Is it too much to ask proponents, and just about everyone on a college campus is indeed such a proponent, to be a little bit clearer on what exactly they are talking about? I know that is asking a lot on a college campus, but it is at least nominally what we say we are all about here. Here are a few questions that you should demand of your “teachers” who tell you it is imperative to support universal health care. Don’t argue with them about whether they are right or wrong, just ask the questions. You’ll get crickets of course.

  1. What, exactly, do you mean by “health care?” Do you think every single American should be able to get, for free, as much Tylenol or True Pheromones as they possibly can consume? I’m all for that! Do you mean that every single American should be able to walk into a primary care doctor’s office at any time for any reason at no cost at all to them? Does every single American have the right to get breast enhancement surgery on a whim at no cost to them? Should every American have the ability to get a new heart at the age of 80 when their current one tickers out? Please spell out exactly what you think people should “have” and what you think they should have to go through to get it. We just want to know what you are talking about.
  2. Who is included in this right? Why do you limit your claims to universal health-care to just Americans? Don’t you know that in some countries in Africa life-expectancy at birth is still below 50? Don’t you know that there are billions of people around the planet who are immeasurably poorer than even the poorest Americans? If this is the case, then how can the right to health care be justified only for Americans? And if you suggest that indeed it would be consistent to support it on a global scale, please answer question (1) again. And would you argue that some people should have access to more than others? If so, how do you plan on justifying what this amount is, and how you decide (and who gets the power to decide)?
  3. Who is included in this right? Does everyone have the same rights to free universal health care regardless of lifestyle choices? Mind you, we are not asking here about the truly unfortunate who have lost the genetic lottery, but rather folks who have some say in the matter? Do skydivers have as much of a right as non-skydivers? Why the distinction?
  4. Do you know if it is even possible, in theory, to give everyone “equal access” to free and universal health care, and to make health care access completely independent of income or other considerations? Have you so much as considered this question? For example, suppose you offer up access to emergency appendectomies free of charge to anyone who needs them. Is the poor person in Kentucky coal country going to have the same chance of getting to the hospital as the rich guy who lives down the street from the Cleveland clinic? What is your solution to the fact that the rich guy is going to get the service quicker, or get it at all while the poor guy in Eastern, KY may die from the burst appendix? Do you plan on forcing the rich guy to wait until both he and the poor guy are standing at the front door of the Cleveland clinic? Then do you have a lottery that each of them enters to see who is taken to the operating room first? What if the rich guy wins that lottery? Or do you plan on banning poverty in Eastern, KY? Or do we have to build world class hospitals in every neighborhood? Should we permit migration? Why or why not?
  5. Do you know, in practice, how successful existing “universal” health care programs have been able to be at eliminating income and racial gaps in the delivery of medicine? If not, then how can you advocate universal health care here?

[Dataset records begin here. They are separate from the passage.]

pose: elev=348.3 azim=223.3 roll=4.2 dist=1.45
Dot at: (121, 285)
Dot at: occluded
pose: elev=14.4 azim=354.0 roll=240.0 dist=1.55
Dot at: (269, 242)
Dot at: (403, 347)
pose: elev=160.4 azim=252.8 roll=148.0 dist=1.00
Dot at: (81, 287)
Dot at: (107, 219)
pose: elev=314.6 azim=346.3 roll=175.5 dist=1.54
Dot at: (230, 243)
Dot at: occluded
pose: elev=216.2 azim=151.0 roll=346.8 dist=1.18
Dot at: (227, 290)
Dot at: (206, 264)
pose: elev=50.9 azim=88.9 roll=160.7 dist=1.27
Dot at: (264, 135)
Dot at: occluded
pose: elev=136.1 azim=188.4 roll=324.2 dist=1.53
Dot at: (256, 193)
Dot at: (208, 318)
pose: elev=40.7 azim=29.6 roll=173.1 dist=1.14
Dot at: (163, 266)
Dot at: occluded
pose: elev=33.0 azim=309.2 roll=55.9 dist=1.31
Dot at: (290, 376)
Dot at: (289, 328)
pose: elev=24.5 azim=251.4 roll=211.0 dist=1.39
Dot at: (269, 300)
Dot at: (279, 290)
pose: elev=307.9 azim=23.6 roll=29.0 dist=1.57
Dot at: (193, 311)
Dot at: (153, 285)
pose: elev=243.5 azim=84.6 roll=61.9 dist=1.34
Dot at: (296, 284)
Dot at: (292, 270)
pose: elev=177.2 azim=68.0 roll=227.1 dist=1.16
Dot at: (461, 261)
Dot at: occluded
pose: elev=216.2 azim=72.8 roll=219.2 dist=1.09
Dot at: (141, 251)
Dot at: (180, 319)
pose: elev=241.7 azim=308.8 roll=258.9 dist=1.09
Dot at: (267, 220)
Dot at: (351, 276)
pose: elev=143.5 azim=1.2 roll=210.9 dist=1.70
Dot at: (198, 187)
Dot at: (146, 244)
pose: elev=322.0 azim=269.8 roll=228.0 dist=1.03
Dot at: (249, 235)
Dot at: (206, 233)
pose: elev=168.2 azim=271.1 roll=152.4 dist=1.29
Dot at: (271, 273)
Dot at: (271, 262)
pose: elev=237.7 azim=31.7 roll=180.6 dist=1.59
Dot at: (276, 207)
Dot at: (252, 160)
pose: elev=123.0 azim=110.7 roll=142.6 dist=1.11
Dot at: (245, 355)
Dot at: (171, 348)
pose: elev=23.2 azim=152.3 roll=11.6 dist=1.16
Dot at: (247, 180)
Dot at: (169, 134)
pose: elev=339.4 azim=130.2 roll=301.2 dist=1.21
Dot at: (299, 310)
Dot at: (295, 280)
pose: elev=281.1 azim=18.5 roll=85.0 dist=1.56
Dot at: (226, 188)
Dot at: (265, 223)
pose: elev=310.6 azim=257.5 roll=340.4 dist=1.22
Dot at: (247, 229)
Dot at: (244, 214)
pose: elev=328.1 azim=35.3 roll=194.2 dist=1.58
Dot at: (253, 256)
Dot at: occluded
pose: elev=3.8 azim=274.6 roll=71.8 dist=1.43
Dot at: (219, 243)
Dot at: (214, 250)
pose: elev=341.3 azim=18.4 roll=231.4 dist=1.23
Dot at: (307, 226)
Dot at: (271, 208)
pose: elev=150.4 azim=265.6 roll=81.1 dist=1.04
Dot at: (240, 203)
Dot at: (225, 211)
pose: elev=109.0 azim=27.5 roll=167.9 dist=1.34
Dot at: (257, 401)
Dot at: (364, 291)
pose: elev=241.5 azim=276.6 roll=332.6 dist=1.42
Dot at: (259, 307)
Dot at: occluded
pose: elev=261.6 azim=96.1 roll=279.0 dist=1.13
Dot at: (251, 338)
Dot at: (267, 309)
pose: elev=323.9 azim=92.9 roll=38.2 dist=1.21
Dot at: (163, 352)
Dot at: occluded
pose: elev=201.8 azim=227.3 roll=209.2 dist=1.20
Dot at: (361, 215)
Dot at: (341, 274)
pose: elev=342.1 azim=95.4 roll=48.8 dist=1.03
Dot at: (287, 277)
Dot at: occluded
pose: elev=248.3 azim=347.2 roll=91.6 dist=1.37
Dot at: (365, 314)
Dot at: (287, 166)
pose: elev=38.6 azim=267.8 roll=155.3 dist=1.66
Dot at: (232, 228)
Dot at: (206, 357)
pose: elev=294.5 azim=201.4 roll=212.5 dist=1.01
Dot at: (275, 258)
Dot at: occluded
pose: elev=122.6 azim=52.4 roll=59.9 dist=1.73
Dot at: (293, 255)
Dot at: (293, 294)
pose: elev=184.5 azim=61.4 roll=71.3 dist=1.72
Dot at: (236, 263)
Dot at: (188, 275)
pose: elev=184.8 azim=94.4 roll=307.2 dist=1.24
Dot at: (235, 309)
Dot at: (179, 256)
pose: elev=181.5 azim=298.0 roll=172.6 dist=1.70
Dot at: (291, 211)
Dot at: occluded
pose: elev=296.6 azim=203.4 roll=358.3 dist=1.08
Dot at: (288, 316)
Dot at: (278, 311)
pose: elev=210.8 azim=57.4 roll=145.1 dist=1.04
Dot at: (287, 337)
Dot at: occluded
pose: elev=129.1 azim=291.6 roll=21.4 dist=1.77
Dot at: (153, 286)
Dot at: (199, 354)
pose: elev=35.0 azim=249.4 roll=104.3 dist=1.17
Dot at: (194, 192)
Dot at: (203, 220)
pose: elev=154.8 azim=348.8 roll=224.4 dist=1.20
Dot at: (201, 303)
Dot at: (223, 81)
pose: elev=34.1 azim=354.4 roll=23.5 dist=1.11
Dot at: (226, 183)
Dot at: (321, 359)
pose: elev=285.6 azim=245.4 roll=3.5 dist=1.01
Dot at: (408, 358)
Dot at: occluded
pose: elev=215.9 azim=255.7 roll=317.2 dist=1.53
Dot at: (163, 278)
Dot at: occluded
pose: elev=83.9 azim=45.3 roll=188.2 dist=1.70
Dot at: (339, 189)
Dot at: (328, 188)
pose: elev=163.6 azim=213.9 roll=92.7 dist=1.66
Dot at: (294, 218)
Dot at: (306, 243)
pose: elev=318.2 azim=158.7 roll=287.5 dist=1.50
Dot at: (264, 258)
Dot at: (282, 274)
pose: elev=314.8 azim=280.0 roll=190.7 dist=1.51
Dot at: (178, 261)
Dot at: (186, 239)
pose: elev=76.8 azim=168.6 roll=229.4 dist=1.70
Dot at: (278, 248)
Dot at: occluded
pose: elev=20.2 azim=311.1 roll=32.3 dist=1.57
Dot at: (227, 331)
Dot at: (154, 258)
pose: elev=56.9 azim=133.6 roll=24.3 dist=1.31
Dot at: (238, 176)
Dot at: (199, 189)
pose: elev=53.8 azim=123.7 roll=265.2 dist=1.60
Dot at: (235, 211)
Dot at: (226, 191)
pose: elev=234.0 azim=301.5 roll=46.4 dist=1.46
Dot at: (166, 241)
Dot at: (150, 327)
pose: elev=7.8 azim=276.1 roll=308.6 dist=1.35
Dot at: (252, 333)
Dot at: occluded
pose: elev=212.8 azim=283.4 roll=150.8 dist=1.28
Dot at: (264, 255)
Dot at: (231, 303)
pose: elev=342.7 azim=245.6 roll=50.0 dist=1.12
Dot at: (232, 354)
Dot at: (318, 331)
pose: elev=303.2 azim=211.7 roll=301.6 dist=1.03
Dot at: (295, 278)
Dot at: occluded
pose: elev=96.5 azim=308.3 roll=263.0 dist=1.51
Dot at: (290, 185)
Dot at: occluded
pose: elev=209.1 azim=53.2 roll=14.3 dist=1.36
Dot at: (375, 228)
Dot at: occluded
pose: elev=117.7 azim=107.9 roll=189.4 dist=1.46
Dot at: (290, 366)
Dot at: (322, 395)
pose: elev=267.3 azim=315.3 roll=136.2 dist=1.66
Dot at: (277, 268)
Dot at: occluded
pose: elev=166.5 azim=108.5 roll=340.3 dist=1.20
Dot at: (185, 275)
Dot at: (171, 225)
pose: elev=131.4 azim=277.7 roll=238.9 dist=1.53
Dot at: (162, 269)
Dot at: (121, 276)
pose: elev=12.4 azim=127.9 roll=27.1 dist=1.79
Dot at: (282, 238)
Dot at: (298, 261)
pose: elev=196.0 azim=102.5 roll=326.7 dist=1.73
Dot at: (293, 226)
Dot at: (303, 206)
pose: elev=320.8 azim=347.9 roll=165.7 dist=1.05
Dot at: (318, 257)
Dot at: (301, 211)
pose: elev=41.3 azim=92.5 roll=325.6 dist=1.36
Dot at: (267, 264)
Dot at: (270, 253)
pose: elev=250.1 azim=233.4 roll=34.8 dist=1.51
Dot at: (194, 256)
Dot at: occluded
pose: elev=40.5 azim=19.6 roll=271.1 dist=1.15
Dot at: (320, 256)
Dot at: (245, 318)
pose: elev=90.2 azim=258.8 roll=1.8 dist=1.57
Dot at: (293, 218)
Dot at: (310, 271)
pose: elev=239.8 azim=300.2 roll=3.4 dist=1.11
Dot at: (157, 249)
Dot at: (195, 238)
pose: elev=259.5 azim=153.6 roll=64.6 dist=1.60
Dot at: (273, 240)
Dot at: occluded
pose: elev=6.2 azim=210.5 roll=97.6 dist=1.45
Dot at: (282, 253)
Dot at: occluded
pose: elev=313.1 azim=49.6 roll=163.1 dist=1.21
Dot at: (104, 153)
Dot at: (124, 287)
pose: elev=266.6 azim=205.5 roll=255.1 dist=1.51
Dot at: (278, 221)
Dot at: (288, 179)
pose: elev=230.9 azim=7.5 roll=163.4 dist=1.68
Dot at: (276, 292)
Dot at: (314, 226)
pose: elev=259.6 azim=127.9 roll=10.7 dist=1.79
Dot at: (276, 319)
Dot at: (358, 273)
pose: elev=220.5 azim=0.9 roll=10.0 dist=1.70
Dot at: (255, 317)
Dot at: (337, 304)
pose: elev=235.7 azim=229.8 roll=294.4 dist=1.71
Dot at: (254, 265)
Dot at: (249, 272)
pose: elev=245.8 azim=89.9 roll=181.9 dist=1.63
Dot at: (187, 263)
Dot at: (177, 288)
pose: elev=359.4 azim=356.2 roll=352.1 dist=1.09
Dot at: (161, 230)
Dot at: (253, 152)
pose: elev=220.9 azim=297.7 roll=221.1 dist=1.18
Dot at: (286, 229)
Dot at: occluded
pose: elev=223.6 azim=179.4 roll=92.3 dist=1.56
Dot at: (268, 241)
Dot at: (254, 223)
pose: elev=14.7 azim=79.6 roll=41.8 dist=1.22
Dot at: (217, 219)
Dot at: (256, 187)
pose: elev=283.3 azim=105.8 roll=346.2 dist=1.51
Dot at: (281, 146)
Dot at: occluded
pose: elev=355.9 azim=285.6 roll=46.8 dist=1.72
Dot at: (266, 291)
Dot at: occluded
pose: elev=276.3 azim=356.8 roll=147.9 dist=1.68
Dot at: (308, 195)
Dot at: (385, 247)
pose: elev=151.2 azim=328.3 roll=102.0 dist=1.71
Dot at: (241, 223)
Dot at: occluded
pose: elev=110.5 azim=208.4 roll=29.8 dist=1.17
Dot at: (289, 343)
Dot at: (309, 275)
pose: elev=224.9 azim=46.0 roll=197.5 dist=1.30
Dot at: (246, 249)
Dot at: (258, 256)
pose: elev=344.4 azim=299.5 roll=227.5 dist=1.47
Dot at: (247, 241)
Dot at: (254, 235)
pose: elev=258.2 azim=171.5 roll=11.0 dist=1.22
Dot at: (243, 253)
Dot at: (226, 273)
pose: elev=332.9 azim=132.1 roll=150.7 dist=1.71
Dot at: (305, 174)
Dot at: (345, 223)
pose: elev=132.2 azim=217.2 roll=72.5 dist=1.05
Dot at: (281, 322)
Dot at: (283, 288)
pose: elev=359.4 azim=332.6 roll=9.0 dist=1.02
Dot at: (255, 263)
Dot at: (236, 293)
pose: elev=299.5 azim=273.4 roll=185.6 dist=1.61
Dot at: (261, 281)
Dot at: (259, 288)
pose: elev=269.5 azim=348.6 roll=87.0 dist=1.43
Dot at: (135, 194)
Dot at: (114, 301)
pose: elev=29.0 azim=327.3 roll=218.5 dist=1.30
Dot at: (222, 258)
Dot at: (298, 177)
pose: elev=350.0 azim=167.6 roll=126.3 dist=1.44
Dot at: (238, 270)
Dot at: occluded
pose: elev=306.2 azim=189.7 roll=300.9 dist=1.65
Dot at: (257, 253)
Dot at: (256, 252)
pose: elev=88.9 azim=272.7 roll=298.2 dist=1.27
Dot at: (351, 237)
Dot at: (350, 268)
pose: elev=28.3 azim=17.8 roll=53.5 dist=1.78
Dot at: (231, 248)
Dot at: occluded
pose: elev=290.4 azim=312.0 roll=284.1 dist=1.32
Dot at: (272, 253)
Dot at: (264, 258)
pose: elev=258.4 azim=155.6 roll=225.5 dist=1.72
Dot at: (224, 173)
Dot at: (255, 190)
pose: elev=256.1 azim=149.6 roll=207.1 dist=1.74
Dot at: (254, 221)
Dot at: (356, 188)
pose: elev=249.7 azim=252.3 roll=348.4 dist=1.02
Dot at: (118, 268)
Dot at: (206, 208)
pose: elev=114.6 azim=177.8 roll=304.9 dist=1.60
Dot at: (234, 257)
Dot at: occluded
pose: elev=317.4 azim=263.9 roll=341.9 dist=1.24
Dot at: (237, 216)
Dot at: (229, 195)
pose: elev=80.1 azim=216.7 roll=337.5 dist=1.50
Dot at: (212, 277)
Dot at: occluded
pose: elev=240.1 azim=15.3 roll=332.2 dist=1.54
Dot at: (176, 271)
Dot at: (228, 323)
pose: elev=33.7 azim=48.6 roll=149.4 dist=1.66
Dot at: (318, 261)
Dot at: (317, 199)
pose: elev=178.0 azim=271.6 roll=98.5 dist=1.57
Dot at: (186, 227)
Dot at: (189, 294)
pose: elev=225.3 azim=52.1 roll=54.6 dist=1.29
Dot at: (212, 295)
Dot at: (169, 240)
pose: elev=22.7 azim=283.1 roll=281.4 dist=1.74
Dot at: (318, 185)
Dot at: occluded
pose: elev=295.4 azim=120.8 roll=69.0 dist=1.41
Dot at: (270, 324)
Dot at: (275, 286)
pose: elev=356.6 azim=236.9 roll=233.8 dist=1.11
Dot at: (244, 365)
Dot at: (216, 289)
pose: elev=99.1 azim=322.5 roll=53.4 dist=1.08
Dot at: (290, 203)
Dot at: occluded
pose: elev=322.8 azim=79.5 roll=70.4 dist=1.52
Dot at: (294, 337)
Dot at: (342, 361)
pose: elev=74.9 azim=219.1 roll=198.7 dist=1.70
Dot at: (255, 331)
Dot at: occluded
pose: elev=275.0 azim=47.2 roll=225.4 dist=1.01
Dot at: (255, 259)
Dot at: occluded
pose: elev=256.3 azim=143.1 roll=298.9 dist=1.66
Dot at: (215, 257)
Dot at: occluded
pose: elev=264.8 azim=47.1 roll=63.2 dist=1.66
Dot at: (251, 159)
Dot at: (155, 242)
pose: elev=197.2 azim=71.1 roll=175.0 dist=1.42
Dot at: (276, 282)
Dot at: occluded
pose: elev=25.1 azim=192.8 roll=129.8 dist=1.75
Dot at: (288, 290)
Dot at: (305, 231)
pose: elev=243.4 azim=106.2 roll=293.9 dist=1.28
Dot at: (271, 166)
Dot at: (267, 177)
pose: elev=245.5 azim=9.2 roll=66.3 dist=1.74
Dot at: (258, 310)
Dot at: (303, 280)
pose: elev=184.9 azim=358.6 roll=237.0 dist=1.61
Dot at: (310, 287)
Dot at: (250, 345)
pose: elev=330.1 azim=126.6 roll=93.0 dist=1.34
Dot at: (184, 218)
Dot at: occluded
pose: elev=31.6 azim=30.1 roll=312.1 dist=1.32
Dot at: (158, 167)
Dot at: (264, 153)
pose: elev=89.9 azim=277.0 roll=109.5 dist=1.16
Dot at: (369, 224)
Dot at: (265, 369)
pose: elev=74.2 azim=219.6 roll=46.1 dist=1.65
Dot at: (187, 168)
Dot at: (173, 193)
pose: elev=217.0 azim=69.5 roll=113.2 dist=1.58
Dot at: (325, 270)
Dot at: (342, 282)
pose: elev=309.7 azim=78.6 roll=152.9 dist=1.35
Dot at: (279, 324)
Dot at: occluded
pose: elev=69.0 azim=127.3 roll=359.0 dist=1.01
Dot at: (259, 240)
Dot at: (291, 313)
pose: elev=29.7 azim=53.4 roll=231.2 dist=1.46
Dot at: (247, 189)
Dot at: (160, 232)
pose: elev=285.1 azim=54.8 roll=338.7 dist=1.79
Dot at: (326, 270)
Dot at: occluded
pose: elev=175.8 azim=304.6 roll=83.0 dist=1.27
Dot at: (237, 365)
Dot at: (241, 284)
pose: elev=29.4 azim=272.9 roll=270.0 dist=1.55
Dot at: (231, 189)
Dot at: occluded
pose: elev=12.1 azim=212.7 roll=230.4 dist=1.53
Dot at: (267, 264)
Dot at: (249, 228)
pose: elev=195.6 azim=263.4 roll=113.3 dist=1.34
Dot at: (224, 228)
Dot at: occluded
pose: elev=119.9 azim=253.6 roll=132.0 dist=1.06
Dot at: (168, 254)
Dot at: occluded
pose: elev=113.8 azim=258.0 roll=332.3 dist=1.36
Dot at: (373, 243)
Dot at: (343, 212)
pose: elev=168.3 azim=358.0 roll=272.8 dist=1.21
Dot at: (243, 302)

  6. Who do you think should be providing universal health care to all of these people? We clearly need more nurses and doctors. And at current wages and work levels people do not wish to do this right now. Are you going to relax standards and workloads to make those fields more attractive? Will you lighten the licensing load? Will you permit foreign doctors to come in to treat patients here (but what about the impact that has on foreigners?). Will you make my wife work longer hours in the ICU than she is working now? What if she doesn’t want to treat anymore people?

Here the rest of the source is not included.